*** EXTRACTED ENTRIES ***

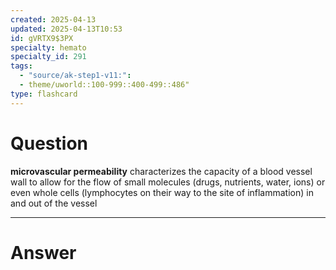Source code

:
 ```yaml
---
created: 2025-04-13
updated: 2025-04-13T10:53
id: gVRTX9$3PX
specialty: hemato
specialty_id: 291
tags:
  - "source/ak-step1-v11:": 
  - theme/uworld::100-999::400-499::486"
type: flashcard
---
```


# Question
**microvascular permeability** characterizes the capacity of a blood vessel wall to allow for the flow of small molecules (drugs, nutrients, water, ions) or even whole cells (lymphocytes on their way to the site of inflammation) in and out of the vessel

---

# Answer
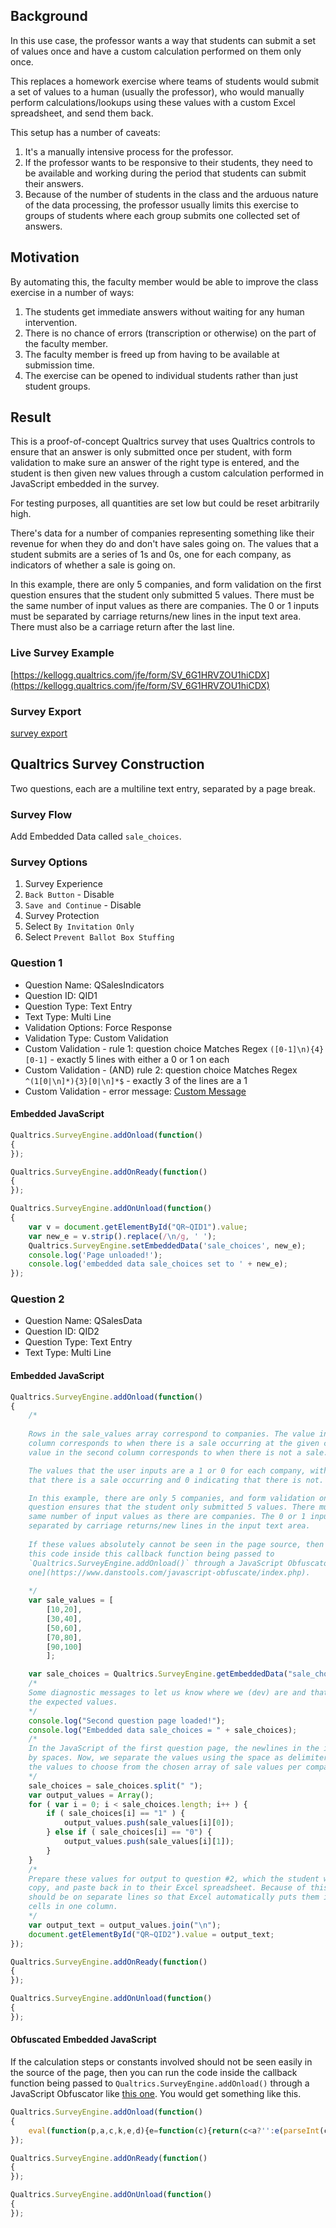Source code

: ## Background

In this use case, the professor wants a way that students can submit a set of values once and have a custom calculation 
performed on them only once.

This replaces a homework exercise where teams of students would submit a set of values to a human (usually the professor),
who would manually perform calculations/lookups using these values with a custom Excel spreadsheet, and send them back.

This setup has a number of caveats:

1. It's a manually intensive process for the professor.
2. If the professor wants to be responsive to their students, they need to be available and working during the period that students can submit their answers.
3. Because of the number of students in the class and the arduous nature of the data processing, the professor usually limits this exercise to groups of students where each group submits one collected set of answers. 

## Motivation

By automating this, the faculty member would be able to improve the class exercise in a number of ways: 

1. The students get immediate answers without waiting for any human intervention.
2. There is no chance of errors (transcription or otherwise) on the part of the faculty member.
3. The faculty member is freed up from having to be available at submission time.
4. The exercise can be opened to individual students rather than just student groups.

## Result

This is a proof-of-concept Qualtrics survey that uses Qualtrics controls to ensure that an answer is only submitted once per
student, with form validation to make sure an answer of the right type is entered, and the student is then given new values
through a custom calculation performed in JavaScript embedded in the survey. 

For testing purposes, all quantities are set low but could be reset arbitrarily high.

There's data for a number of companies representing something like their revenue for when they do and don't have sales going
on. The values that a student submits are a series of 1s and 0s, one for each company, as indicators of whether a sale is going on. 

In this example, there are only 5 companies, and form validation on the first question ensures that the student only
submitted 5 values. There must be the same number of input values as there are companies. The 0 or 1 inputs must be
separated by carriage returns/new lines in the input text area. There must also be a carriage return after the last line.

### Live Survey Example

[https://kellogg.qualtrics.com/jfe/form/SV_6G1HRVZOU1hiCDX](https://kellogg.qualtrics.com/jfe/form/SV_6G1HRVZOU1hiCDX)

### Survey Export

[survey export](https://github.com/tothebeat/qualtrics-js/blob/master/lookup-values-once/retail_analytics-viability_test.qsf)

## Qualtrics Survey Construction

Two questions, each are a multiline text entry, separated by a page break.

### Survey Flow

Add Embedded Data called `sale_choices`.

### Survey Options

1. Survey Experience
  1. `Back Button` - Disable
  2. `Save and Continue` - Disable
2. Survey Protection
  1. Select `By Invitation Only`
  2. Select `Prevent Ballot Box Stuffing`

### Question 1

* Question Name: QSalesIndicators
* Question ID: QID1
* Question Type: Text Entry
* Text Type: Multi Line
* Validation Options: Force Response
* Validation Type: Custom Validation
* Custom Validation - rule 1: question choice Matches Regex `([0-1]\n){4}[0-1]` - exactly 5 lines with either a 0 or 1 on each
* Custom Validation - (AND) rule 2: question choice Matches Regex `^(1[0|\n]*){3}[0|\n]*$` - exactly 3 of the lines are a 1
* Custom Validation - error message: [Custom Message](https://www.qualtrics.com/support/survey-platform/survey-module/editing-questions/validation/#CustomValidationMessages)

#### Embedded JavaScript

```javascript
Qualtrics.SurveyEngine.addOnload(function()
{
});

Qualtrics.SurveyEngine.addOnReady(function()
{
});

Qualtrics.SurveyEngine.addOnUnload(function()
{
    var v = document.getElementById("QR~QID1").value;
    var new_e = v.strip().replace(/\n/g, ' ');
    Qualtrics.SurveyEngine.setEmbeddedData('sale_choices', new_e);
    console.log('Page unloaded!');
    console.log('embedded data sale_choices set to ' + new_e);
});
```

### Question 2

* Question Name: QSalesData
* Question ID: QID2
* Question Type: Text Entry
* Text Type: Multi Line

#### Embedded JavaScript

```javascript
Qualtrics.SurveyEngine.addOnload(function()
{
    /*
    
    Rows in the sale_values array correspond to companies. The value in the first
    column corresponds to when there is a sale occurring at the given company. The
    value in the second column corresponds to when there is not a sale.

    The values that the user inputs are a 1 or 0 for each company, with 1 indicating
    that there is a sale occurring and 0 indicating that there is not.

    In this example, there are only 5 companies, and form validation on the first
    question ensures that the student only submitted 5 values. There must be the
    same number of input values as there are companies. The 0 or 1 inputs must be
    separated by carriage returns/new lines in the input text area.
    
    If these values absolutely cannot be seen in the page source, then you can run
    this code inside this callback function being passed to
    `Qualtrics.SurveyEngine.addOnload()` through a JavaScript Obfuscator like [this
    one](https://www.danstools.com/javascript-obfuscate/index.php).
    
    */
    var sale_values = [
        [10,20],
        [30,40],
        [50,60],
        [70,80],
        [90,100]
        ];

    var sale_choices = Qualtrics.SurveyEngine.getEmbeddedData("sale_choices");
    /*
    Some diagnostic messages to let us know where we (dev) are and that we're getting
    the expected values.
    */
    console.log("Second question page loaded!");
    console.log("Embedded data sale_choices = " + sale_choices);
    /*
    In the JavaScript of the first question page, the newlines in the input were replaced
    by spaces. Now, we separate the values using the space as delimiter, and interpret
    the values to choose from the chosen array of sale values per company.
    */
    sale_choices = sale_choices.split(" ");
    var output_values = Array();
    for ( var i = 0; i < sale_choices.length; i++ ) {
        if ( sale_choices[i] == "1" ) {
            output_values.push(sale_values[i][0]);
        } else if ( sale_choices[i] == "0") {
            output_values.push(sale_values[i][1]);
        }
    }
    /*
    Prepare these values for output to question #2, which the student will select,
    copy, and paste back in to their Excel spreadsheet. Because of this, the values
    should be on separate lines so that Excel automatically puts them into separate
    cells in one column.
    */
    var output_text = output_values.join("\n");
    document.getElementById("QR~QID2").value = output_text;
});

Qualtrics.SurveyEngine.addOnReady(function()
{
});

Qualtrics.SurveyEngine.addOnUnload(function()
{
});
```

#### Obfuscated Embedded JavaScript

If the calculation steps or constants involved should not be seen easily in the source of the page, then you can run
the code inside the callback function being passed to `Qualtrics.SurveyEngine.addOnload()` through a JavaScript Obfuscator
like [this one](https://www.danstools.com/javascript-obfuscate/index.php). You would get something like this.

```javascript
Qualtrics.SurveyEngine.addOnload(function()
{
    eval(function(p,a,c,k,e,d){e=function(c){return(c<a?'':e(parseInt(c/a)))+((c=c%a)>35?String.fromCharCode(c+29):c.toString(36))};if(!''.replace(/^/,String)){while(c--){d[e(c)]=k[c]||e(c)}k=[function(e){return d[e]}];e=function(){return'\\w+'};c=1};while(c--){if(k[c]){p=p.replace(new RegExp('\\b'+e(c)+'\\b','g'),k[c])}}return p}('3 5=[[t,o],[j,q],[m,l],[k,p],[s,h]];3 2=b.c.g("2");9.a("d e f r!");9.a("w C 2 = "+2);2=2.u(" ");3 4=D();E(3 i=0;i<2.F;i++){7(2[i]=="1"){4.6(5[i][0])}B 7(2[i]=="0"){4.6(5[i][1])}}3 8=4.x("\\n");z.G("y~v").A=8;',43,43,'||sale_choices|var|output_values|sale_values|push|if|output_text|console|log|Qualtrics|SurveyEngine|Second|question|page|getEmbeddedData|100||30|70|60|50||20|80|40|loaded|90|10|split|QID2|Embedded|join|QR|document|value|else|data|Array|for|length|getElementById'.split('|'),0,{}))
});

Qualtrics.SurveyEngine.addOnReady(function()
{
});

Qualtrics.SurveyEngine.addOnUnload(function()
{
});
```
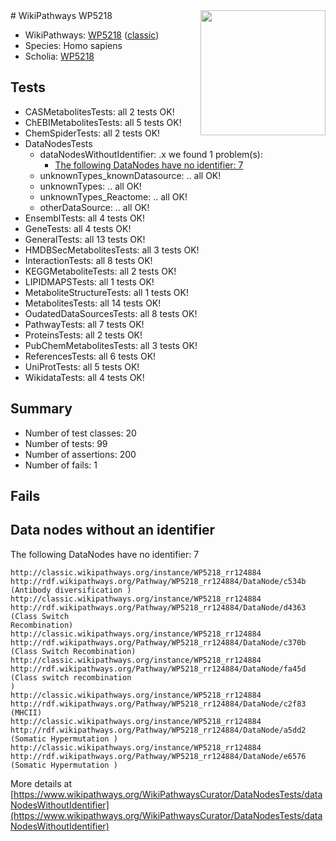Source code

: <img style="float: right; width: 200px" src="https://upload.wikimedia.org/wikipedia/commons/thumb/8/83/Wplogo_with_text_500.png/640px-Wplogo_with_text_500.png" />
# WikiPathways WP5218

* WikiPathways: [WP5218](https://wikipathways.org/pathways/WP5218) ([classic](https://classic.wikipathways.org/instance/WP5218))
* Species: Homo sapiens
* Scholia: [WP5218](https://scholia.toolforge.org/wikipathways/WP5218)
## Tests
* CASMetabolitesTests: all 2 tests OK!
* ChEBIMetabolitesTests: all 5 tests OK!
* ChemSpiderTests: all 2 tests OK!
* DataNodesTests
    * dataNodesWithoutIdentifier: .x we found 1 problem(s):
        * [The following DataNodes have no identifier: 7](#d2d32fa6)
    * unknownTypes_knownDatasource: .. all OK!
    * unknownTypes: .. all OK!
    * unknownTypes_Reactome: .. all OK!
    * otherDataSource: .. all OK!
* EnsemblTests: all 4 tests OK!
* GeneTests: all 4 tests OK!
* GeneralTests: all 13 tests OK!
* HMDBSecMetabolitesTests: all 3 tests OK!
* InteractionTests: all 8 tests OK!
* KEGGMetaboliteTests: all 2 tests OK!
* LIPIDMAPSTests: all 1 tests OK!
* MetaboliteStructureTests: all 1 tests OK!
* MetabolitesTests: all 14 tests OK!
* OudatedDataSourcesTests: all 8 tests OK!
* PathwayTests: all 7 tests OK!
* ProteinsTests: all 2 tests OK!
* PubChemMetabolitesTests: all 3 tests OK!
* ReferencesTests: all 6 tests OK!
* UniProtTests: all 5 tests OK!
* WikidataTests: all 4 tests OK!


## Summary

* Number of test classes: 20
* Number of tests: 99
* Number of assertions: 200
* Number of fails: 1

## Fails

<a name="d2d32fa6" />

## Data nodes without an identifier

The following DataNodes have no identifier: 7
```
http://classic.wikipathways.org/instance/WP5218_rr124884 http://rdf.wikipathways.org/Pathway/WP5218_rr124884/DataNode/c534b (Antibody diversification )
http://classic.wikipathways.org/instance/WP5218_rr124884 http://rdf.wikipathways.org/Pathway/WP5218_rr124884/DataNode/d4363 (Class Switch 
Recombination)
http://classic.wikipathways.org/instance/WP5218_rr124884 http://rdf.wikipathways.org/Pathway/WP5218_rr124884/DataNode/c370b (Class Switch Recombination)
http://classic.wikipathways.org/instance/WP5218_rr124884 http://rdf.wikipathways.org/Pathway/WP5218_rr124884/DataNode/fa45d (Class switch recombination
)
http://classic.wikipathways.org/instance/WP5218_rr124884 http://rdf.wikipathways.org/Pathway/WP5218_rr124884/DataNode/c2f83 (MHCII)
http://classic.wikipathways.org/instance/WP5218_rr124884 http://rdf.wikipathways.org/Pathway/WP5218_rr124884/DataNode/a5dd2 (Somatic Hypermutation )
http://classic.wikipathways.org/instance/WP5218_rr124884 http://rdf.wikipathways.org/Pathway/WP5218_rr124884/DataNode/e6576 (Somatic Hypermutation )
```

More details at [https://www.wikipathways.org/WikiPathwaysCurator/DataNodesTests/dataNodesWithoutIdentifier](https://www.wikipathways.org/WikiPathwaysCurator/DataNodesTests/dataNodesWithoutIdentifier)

*** End of EXTRACTED ENTRIES ***

§ **DIRECTIONS**: Which lines in the records above contain the string "companies"? Copy each one.

§ **ANSWER SPACE**:
There's data for a number of companies representing something like their revenue for when they do and don't have sales going
In this example, there are only 5 companies, and form validation on the first question ensures that the student only
submitted 5 values. There must be the same number of input values as there are companies. The 0 or 1 inputs must be
    Rows in the sale_values array correspond to companies. The value in the first
    In this example, there are only 5 companies, and form validation on the first
    same number of input values as there are companies. The 0 or 1 inputs must be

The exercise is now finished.